- [Teks Sumber]

▶

Media gathering Oxfam Indonesia dalam rangka 30 Tahun Kampanye 16 Hari Anti Kekerasan Terhadap Perempuan
Jakarta, b-Oneindonesia.co.id – Sudah 30 tahun perjalanan advokasi penghapusan Kekerasan Berbasis Gender, tapi tantangan selama masa pandemi malah meningkatkan Kekerasan Berbasis Gender dan memperkuat ketimpangan dalam kesetaraan gender.
Pemerintah perlu melindungi perempuan dan anak perempuan agar aman dari ancaman berbagai jenis kekerasan yang rentan dialaminya.
Perkembangan teknologi yang semestinya menjadi alat bantu yang mendukung kemajuan manusia, berbalik menjadi media berkembangnya Kekerasan Berbasis Gender di dunia maya yang dikenal sebagai Kekerasan Berbasis Gender Online (KBGO).
“Sangat disayangkan bahwa masih banyak masyarakat yang menganggap bahwa isu KBGO ini belum urgent, padahal isu ini pun masih puncak gunung es. Bahaya yang ada didalamnya masih belum terkuak dan jika dibuka, sebetulnya isunya lebih rumit dari sekadar kekerasan berbasis online.” Ujar Evi Mariani, Pemimpin Umum Project Multatuli, Kamis (25/11/2021).
Di Indonesia dan secara global, angka kekerasan terhadap perempuan dan anak perempuan meningkat, temasuk mendorong peningkatan perkawinan anak selama pandemi Covid-19.
“Pemulihan pandemi harus dilakukan secara adil dengan memastikan korban dan penyintas Kekerasan Berbasis Gender, termasuk KBGO mendapatkan layanan publik yang diperlukan.” Ujar Maria Lauranti, Country Director Oxfam di Indonesia.
Negara dan pemerintah juga perlu memastikan adanya respons kekerasan terhadap perempuan dan kekerasan berbasis gender yang lebih terkoordinasi, komprehensif, dan multi-sektoral yang memungkinkan para penyintas mengakses layanan yang efektif dan berkualitas baik secara luring maupun daring (online).
Tantangan tersebut juga menjadi perhatian besar yang perlu dijawab oleh payung hukum perlindungan tindak kekerasan berbasis gender, yaitu RUU TPKS yang sejak diusulkan pada tahun 2016 mengalami kemunduran dimana RUU ini ditarik dari Prolegnas Prioritas 2020 pada tanggal 2 Juli 2020, dan berdasarkan laporan KOMPAKS pada 30 Agustus 2021, RUU TPKS baru yang disusun oleh Badan Legislatif DPR RI juga memangkas 85 pasal yang berisi perlindungan bagi korban.

◀

- [Perintah Kerja A]
Jawablah pertanyaan berikut berdasarkan teks sumber di atas.
(i) Apa sebutan bagi Kekerasan Berbasis Gender yang berkembang di dunia maya?
(ii) Apa jabatan Maria Lauranti?
(iii) Berapa pasal berisi perlindungan bagi korban yang dipangkas dalam RUU TPKS baru menurut laporan KOMPAKS?
- [Perintah Kerja B] Tuliskan kembali secara persis bagian teks sumber di atas, dimulai dengan "Di Indonesia dan" dan berlanjut sampai "Oxfam di Indonesia.".

- [Bahan Tersedia]
▶

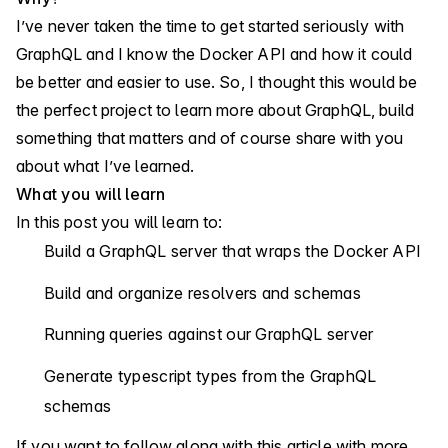
I’ve never taken the time to get started seriously with
GraphQL and I know the Docker API and how it could
be better and easier to use. So, I thought this would be
the perfect project to learn more about GraphQL, build
something that matters and of course share with you
about what I’ve learned.
What you will learn
In this post you will learn to:
Build a GraphQL server that wraps the Docker API
Build and organize resolvers and schemas
Running queries against our GraphQL server
Generate typescript types from the GraphQL
schemas
If you want to follow along with this article with more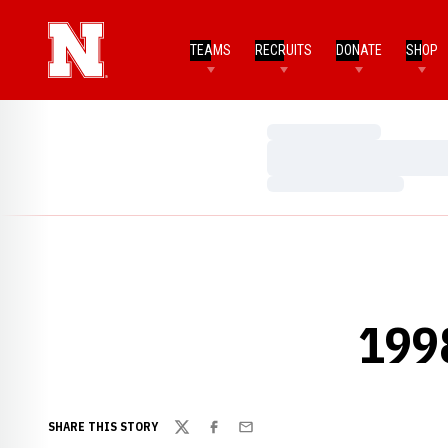
TEAMS
RECRUITS
DONATE
SHOP
Loading…
Loading…
Loading…
199
SHARE THIS STORY
Twitter
Facebook
Email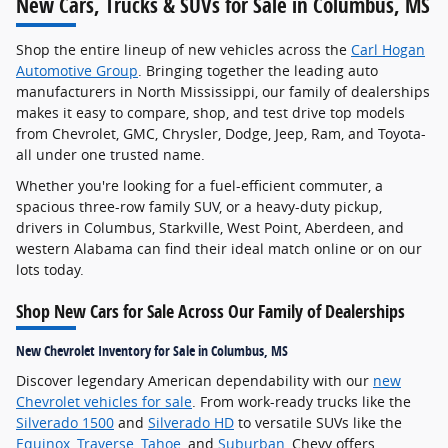
New Cars, Trucks & SUVs for Sale in Columbus, MS
Shop the entire lineup of new vehicles across the
Carl Hogan
Automotive Group
. Bringing together the leading auto
manufacturers in North Mississippi, our family of dealerships
makes it easy to compare, shop, and test drive top models
from Chevrolet, GMC, Chrysler, Dodge, Jeep, Ram, and Toyota-
all under one trusted name.
Whether you're looking for a fuel-efficient commuter, a
spacious three-row family SUV, or a heavy-duty pickup,
drivers in Columbus, Starkville, West Point, Aberdeen, and
western Alabama can find their ideal match online or on our
lots today.
Shop New Cars for Sale Across Our Family of Dealerships
New Chevrolet Inventory for Sale in Columbus, MS
Discover legendary American dependability with our
new
Chevrolet vehicles for sale
. From work-ready trucks like the
Silverado 1500
and
Silverado HD
to versatile SUVs like the
Equinox
,
Traverse
,
Tahoe
, and
Suburban
, Chevy offers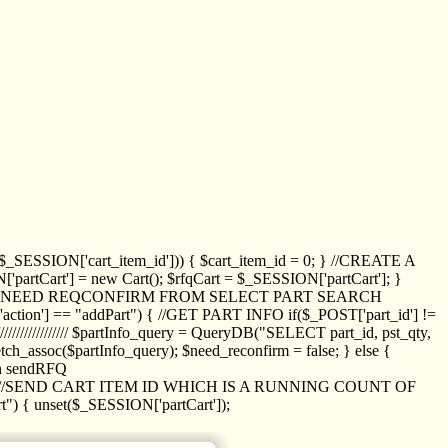
_SESSION['cart_item_id'])) { $cart_item_id = 0; } //CREATE A
_SESSION['partCart'] = new Cart(); $rfqCart = $_SESSION['partCart']; }
ED NEED REQCONFIRM FROM SELECT PART SEARCH
//// if($_POST['action'] == "addPart") { //GET PART INFO if($_POST['part_id'] !=
/////////////// $partInfo_query = QueryDB("SELECT part_id, pst_qty,
h_assoc($partInfo_query); $need_reconfirm = false; } else {
ion sendRFQ
_item($_GET['crt_id']); //SEND CART ITEM ID WHICH IS A RUNNING COUNT OF
t") { unset($_SESSION['partCart']);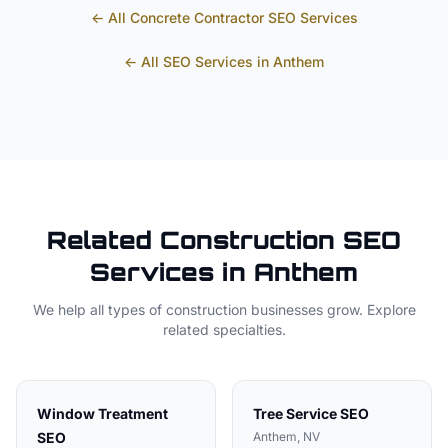
← All
Concrete Contractor
SEO Services
← All SEO Services in
Anthem
Related
Construction
SEO
Services in
Anthem
We help all types of
construction
businesses grow. Explore
related specialties.
Window Treatment
Tree Service
SEO
SEO
Anthem
, NV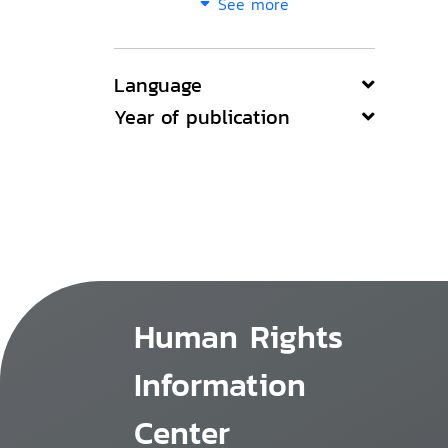
See more
Language
Year of publication
Human Rights
Information
Center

◀

- [Jawaban Anda A]
(i) Kekerasan Berbasis Gender Online (KBGO).
(ii) Country Director Oxfam di Indonesia.
(iii) 85 pasal.

- [Jawaban Anda B]
Di Indonesia dan secara global, angka kekerasan terhadap perempuan dan anak perempuan meningkat, temasuk mendorong peningkatan perkawinan anak selama pandemi Covid-19.
“Pemulihan pandemi harus dilakukan secara adil dengan memastikan korban dan penyintas Kekerasan Berbasis Gender, termasuk KBGO mendapatkan layanan publik yang diperlukan.” Ujar Maria Lauranti, Country Director Oxfam di Indonesia.